Morbus Crohn: interessanter Artikel in der Ärztezeitung

Auch das muss in einem Blog mal erwähnt werden: dann und wann taucht ein Artikel auf, wo man als Leser etwas mehr Wahrheit erfährt, als man bei den meisten Gastroenterologen gesagt bekommt. So auch bei diesem Artikel hier.

 

Die erste Stelle, die einen erstaunen lässt, kommt bereits im zweiten Absatz. Dort heißt es: „Bei 43 Prozent der Patienten nimmt die Ausprägung der Symptome innerhalb weniger Jahre rasch ab, die Krankheit ist nach spätestens zehn Jahren nahezu verschwunden.“

 

Bei fast der Hälfte aller Patienten verschwindet die Krankheit fast wieder?

 

Wenn man sonstige Veröffentlichungen über Morbus Crohn liest, bekommt man ja bekanntlich wenig Hoffnung gemacht.

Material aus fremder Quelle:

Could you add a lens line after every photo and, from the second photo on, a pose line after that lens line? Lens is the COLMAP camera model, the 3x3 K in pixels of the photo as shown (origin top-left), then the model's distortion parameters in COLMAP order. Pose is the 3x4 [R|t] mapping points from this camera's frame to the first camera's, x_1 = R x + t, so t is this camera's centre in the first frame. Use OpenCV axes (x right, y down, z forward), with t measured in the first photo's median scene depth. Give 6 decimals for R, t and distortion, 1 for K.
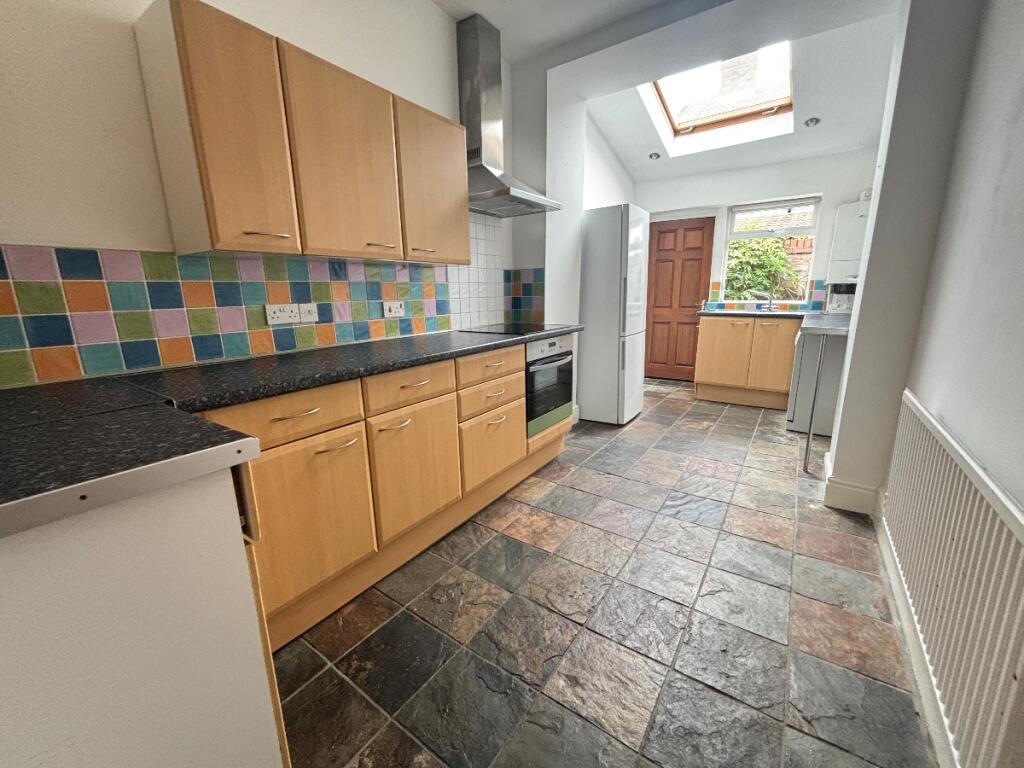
lens RADIAL K [[414.6, 0, 506.4], [0, 414.6, 388.9], [0, 0, 1]] dist [-0.002300, -0.000433]
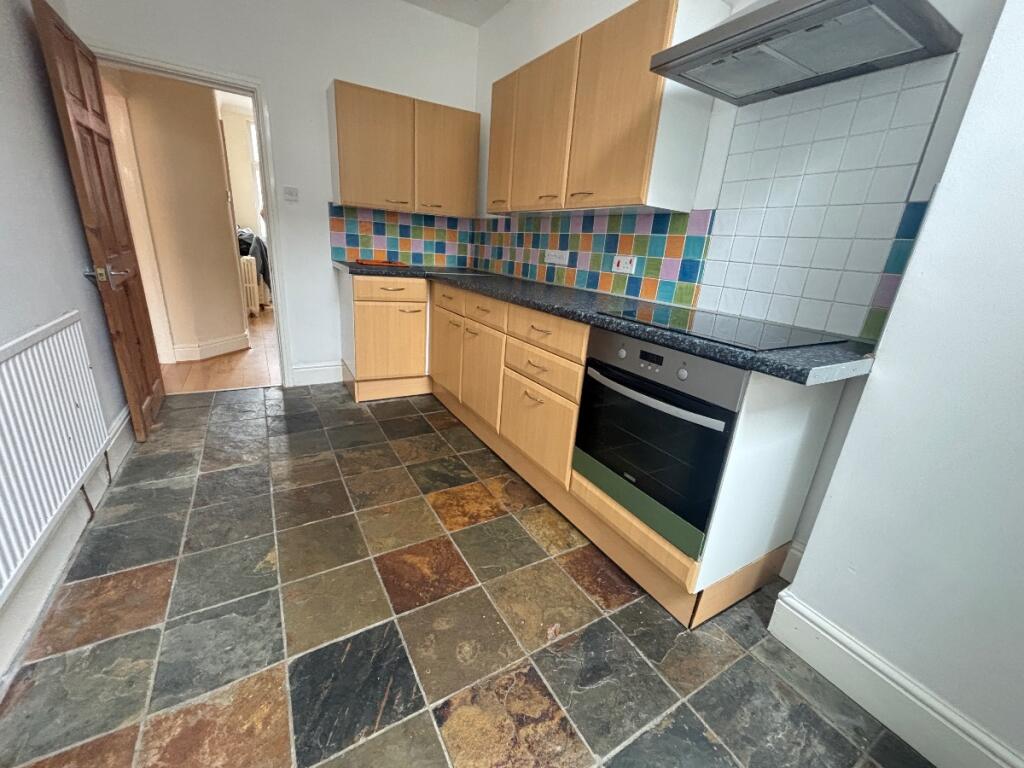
lens RADIAL K [[414.6, 0, 507.2], [0, 414.6, 373.5], [0, 0, 1]] dist [-0.002300, -0.000433]
pose [[-0.424680, 0.263490, -0.866152, 0.773153], [-0.254921, 0.883200, 0.393666, -0.304719], [0.868713, 0.387983, -0.307909, 1.281608]]
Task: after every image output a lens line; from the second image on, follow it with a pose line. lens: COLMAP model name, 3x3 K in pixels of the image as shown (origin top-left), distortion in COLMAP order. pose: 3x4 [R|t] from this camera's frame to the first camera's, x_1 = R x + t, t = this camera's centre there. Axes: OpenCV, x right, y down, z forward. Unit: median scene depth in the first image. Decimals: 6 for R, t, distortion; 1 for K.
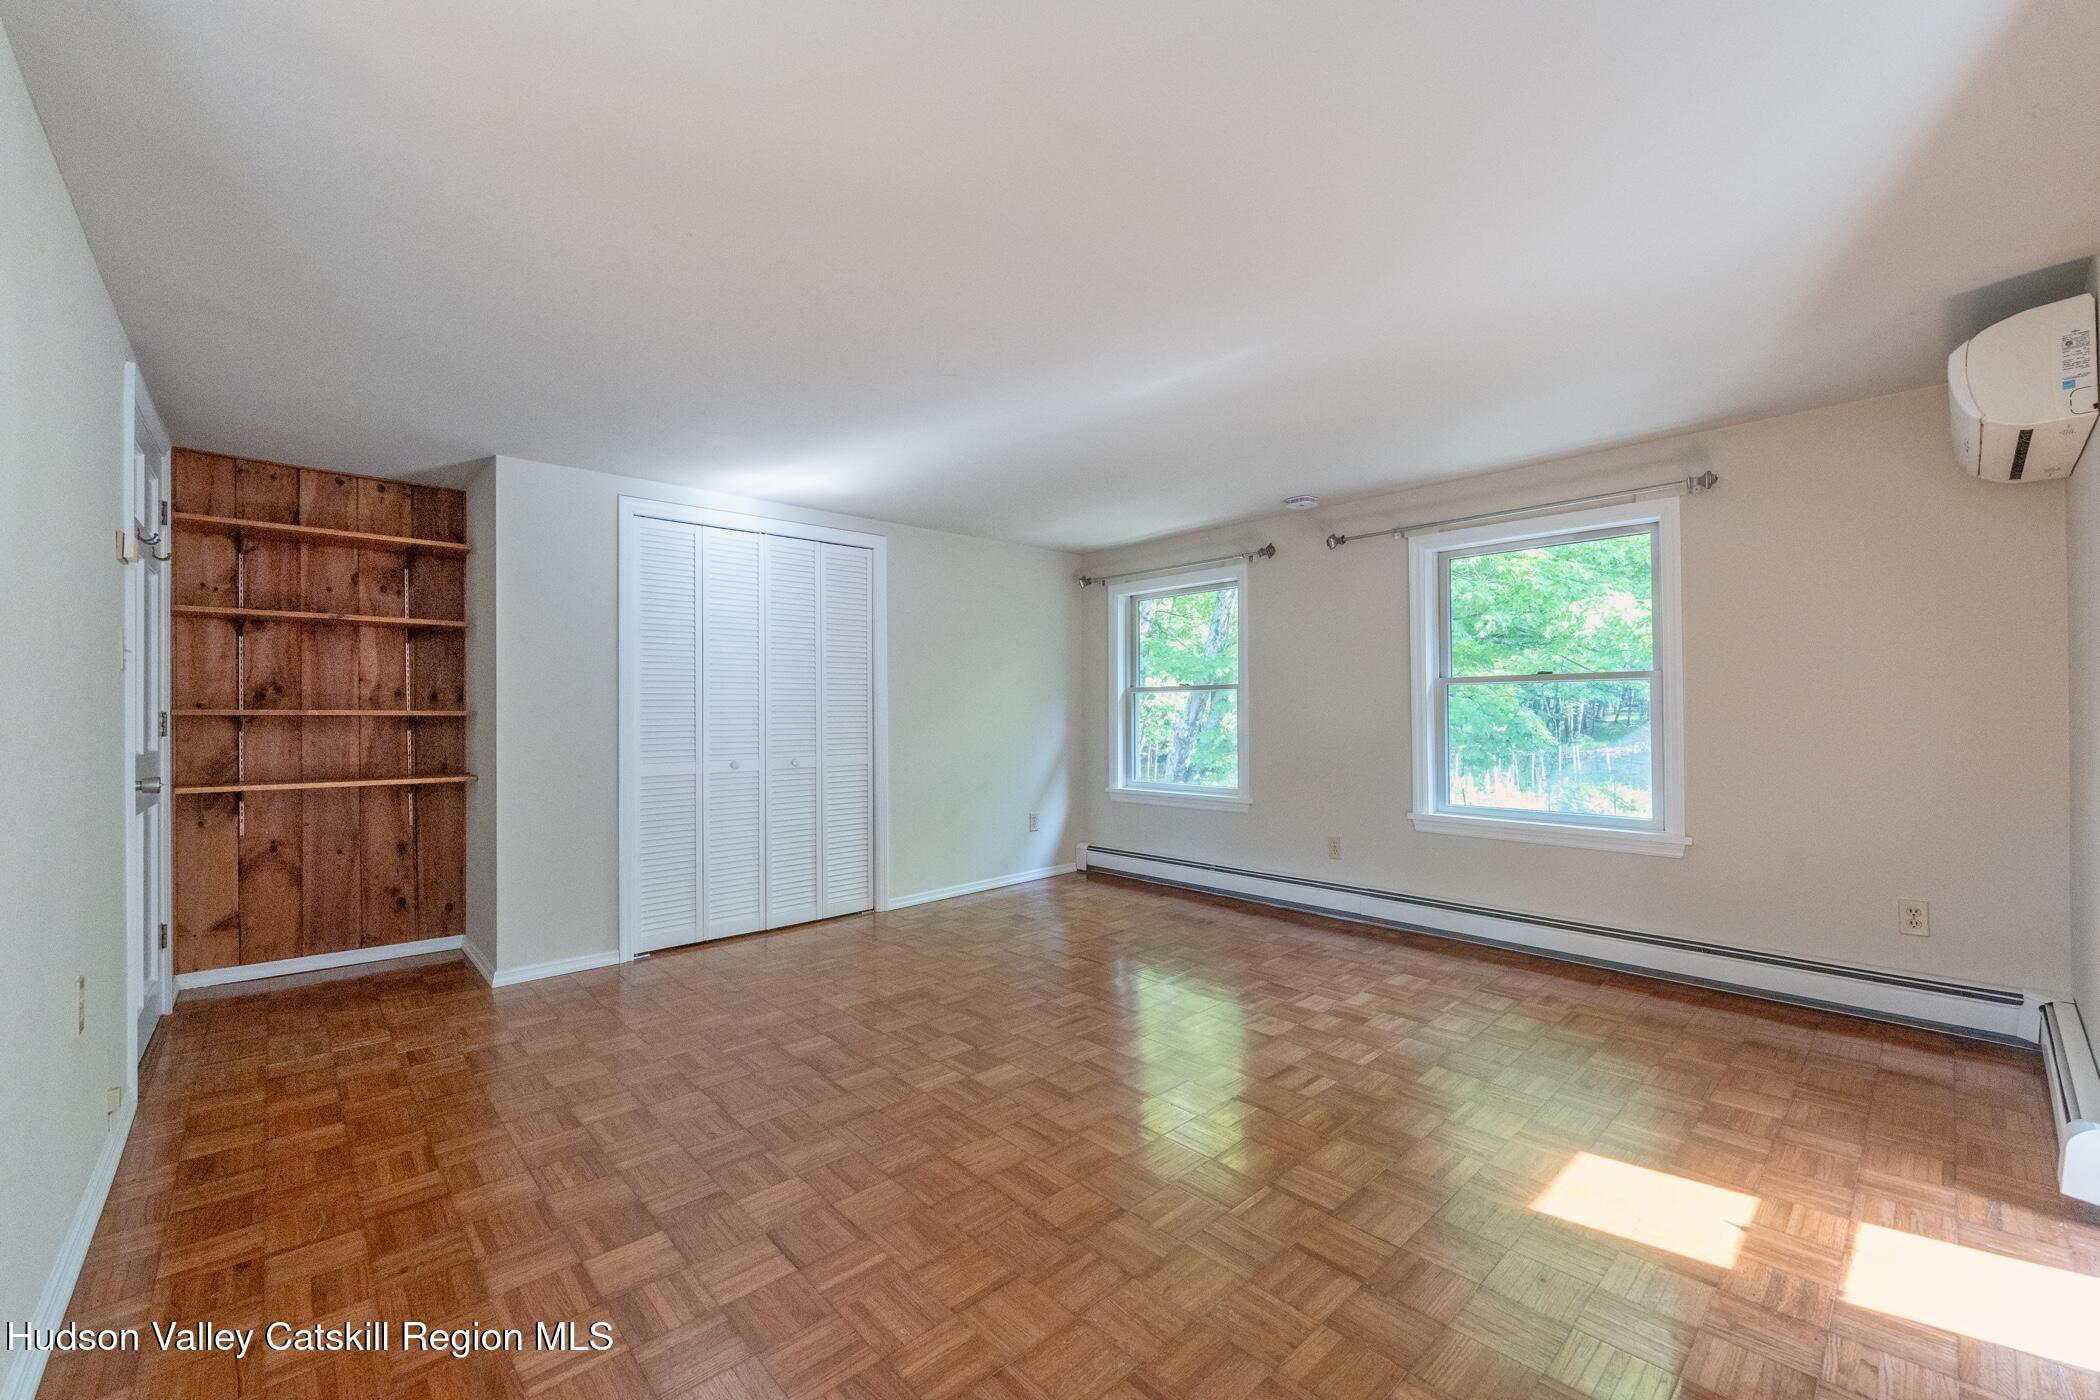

In der wie es so schön heißt „wissenschaftlichen Medizin“ wird für Krankheiten wie Morbus Crohn ja gerne das Wort unheilbar bemüht. Wenn eine Studie aber feststellt, dass bei der Hälfte aller Patienten die Krankheit nach zehn Jahren „nahezu verschwindet“ (warum eigentlich nicht komplett verschwindet?), Dann heilt sie doch eigentlich von alleine ab, oder?

 

Bei mir macht sich der Morbus Crohn jetzt seit nunmehr 17 Jahren nicht mehr bemerkbar, nachdem ich ihn vorher etwa zehn Jahre lang „hatte“. Ist die Krankheit bei mir jetzt „fast“ verschwunden oder ist sie „komplett“ verschwunden? Wie macht sich denn eine „fast“ verschwundene Crohn-Krankheit bemerkbar? Nur noch ein kleines bisschen Crohn?

 

Im Rahmen des guten Geschmacks könnte das bedeuten: wenn jemand alle acht Wochen mal einen breiigen Stuhlgang hat anstatt festen Stuhl, dann ist der Morbus Crohn fast weg.

 

Aber - hätten wir dann nicht mehr oder weniger alle ein „kleines bisschen Morbus Crohn“?

 

Noch so eine interessante Stelle: die Therapie mit den modernsten Medikamenten, welche die Medizin zu bieten hat, ist „unbefriedigend“

 

Zitiert aus dem Artikel: „Auf eine Therapie mit anti-TNFalpha-Antikörpern sprächen allerdings nur bei 50 Prozent der Patienten an, so Schreiber, lediglich bei einem Drittel der Patienten würde eine dauerhafte Remission erreicht. Auch ein früher Einsatz von Azathioprin sei im Vergleich zu Placebo nicht mit wesentlichen Vorteilen verbunden.“

 

Das würde ja bedeuten, dass selbst die neuesten Medikamente nicht gerade ein vorzeige-Ergebnis erzielen! Wäre es dann nicht eine gute Strategie, einfach abzuwarten, bis sich „der Morbus Crohn von selbst legt“? (Ausnahmen sind natürlich Komplikationen!)

 

Ehrlich gesagt, ich musste schmunzeln über diesen Artikel. Leider gibt es etwas, das einen Crohn-Veteranen wie mich etwas weniger schmunzeln lässt: denn ungeachtet dieses Artikels werden weiterhin hunderte Gastroenterologen ihren Patienten erzählen, dass die Krankheit unheilbar ist und dass ihre Zukunftsaussichten ziemlich deprimierend sind.

 

Da zählen positive Beispiele umso mehr!

 

Da hat mich umso mehr das Beispiel eines zu Beginn der Therapie ziemlich verängstigten jungen Mannes gefreut, der sich in der Zeit vor Beginn unserer Therapie durch starke Schübe, die auf keinerlei Medikamente ansprachen, gequält hat. Bereits die Spiegelung rund sechs Wochen nach Beginn der Therapie zeigte ein erfreuliches Ergebnis: es war nur noch eine einzige, wenige Millimeter große Läsion im gesamten vormals entzündeten Darmabschnitt zu erkennen. Was ich aber mindestens genauso erfreulich fand wie den Anblick der rosigen und glatten Darmschleimhaut, war das Resümee des behandelnden Gastroenterologen:

 

„Angesichts der Ergebnisse der Spiegelung sowie der Histologie ist das Rezidivrisiko als sehr gering zu bewerten und liegt bei weniger als 20 % in fünf Jahren!“

 

Ich finde positive Bewertungen des Krankheitsverlaufs wie diese gerade bei der Angst und Unsicherheit, die häufig bezüglich Morbus Crohn geschürt wird, vor allen Dingen bei jungen und verunsicherten Patienten sehr wichtig - übrigens auch für den weiteren Krankheitsverlauf!